Deberías irte a la cama.
—Tú, Elliot —Sylvia aclaró que se refería a él y Elliot giró la cabeza para mirarla sorprendido.
—He decidido quedarme despierto —Elliot pataleó como un niño pequeño.
—Sylvia le lanzó una mirada al vampiro adulto antes de decir:
—Está bien.
Puedes seguir despierto mientras yo atiendo su herida.
Entra, Isaías —Sylvia dijo para encontrar a Elliot mirándola con horror.
—¡Invitar a un hombre a tu habitación en mitad de la noche!
—exclamó y la mujer rodó los ojos.
¿No estaba él en la habitación hace unos minutos también?
Isaías se levantó y decidió seguir el indicio de Sylvia entrando en la habitación —No puedes estar hablando en serio —esta vez Elliot miraba a Sylvia sin creer que estuviera eligiendo a un extraño a quien conocía desde hacía una semana.
—Voy a atenderlo y hacer que vuelva a su habitación —respondió Sylvia educadamente, viendo cómo los nervios de Elliot se tensaban en ese momento.
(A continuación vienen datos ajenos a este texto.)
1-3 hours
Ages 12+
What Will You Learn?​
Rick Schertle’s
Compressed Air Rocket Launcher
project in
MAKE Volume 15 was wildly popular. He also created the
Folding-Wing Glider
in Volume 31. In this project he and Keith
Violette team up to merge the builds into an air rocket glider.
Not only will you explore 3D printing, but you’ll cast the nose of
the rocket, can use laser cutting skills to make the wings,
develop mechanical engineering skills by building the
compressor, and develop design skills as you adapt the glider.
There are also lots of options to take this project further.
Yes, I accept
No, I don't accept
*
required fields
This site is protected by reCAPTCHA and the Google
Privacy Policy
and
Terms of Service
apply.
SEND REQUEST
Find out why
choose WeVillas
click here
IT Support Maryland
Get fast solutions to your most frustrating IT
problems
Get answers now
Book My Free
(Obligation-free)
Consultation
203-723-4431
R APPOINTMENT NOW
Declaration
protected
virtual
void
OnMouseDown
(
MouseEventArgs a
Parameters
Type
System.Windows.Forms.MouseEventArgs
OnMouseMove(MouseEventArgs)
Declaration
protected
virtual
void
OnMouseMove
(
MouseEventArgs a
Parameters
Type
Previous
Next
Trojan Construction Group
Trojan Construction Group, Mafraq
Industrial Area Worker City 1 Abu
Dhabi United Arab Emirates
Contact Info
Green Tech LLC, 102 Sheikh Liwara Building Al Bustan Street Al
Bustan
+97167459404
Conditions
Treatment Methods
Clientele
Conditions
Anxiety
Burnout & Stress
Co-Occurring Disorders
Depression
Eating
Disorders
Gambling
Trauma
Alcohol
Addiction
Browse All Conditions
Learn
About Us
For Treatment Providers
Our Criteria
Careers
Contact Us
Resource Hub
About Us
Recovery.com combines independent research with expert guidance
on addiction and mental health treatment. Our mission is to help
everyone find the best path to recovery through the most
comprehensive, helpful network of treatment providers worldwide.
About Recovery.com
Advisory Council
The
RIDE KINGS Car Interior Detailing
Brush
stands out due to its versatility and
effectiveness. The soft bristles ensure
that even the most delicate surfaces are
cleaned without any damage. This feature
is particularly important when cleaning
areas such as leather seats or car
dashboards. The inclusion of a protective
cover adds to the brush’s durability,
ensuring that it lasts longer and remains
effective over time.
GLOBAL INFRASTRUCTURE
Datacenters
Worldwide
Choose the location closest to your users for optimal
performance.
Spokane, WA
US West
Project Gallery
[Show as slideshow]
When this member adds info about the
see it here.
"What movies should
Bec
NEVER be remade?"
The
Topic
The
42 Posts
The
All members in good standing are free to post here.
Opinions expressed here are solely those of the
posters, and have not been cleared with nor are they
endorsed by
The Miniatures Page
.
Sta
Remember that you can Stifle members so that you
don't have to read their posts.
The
Pero la triste verdad era que, sin importar cuántas veces empujase sus nervios, las cosas nunca llegarían a cambiar.
—¿Y yo qué?
—Sylvia ladeó la cabeza —Pareces estar bien.
¿Estás herido?
—Sabes que eso difícilmente se considera una herida —Elliot señaló como un niño lo injusto que le parecía.
¿Por qué ella estaba eligiendo al brujo negro sobre él?
Claro que habían tenido algunos argumentos en el pasado pero eso no significaba que ella iba a ignorarlo —¿Por qué no vienes aquí, Isaías?
Permíteme romper algo más y luego Sylvia puede jugar a ser la doctora.
—Sylvia quería reírse en algún punto pero en cambio, bostezó —Buenas noches, Elliot —dijo antes de cerrar la puerta y escuchar sus pasos alejarse después de un minuto.
Estaba allí parada con la espalda hacia el brujo negro que la miraba ya que no se había movido.
—Sabes que tiene razón, esto no necesita ningún cuidado.
—Sylvia giró la cabeza para decir —No lo había planeado —sus ojos se estrecharon al hombre, para preguntarle —No te metas en cosas que no te conciernen —podía ver el tinte de curiosidad en los ojos del brujo negro por saber qué estaba pasando entre ella y Elliot.
—Isaías la miró de vuelta —Le hiciste pensar que algo está pasando entre nosotros.
—No hay nada que le haga pensar eso.
Gracias por tu medicina, también deberías irte a descansar ahora y mantenerte alejado de esto, a menos que quieras que te hiera yo misma —su voz era cortante y abrió la puerta para que él saliera.
—Isaías asintió con la cabeza, haciendo una reverencia y diciendo —Buenas noches, mi dama.
—Sylvia cerró la puerta y soltó el aliento que había estado conteniendo.
Frotándose los lados de la sien, se quitó los zapatos y se dirigió directamente a la cama para caer sobre ella.
Decidiendo tomar el baño después de despertarse ya que se sentía cansada.